* Source material:
----------

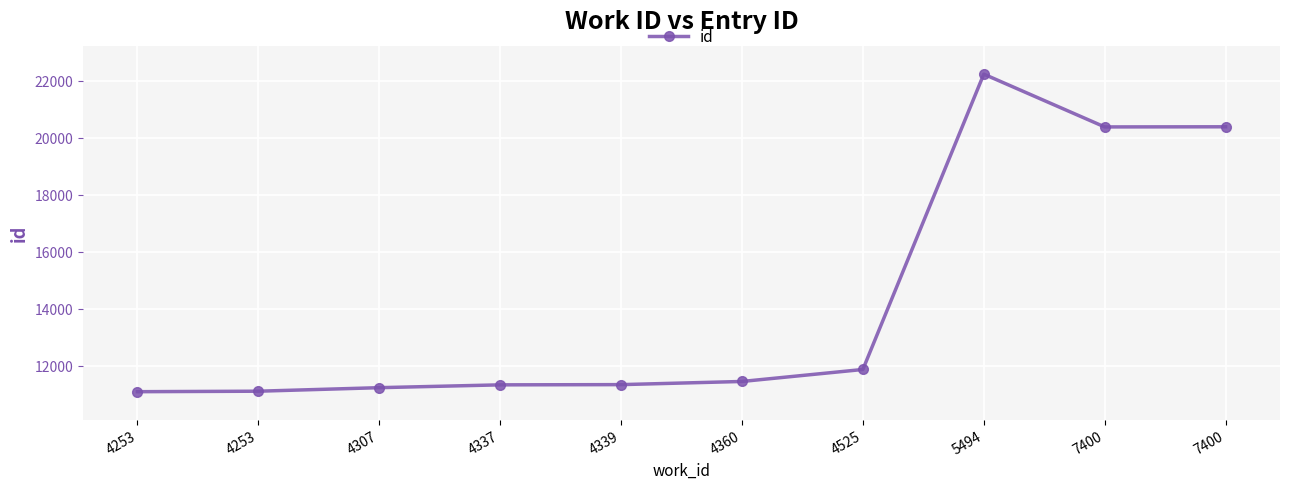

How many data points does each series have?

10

----------

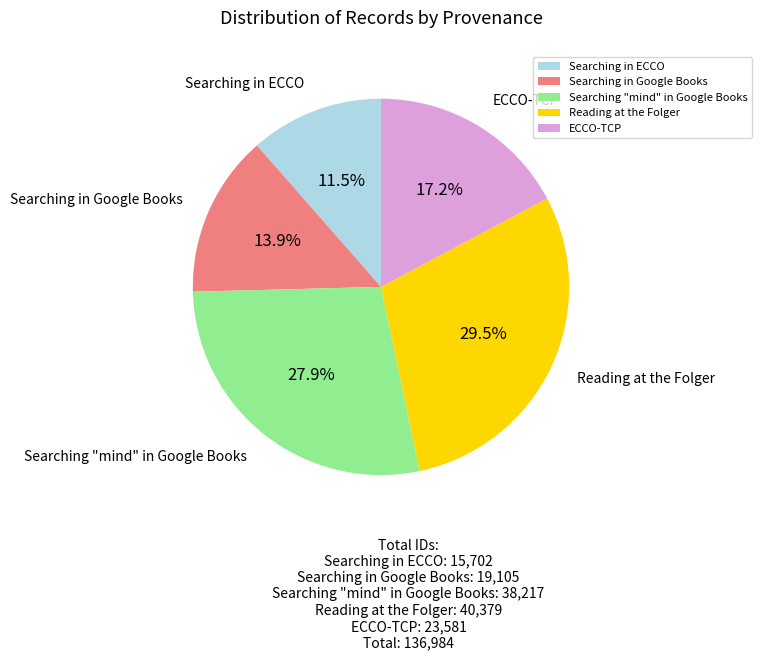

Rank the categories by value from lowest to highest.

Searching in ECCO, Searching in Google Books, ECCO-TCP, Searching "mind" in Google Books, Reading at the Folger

----------

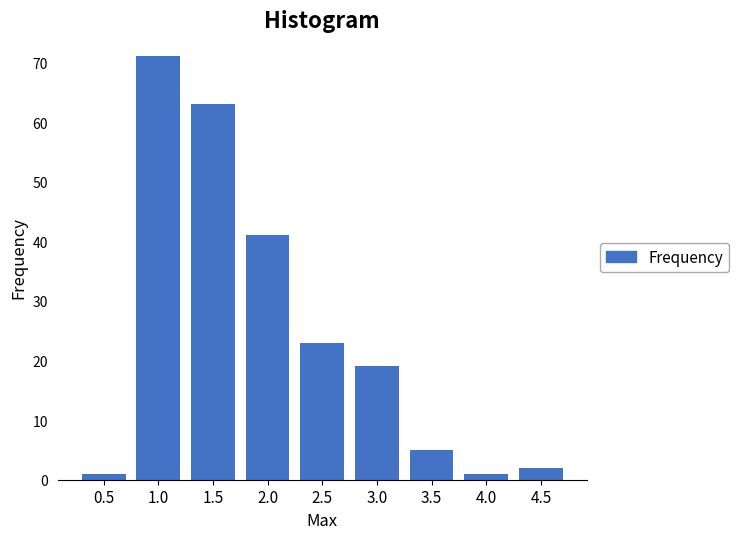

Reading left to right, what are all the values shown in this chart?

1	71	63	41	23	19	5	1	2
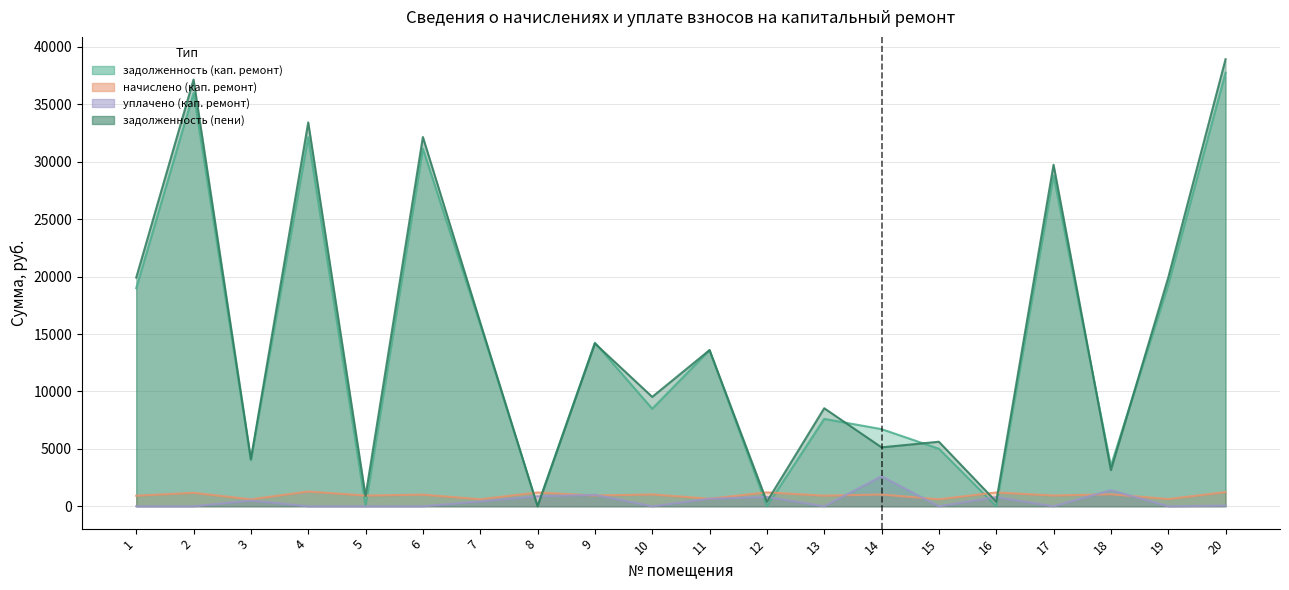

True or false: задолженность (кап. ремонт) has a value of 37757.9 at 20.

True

----------

* Description of the task: How many lines in the data above contain the word "True"? Reply with the number alone.

* Written answer: 2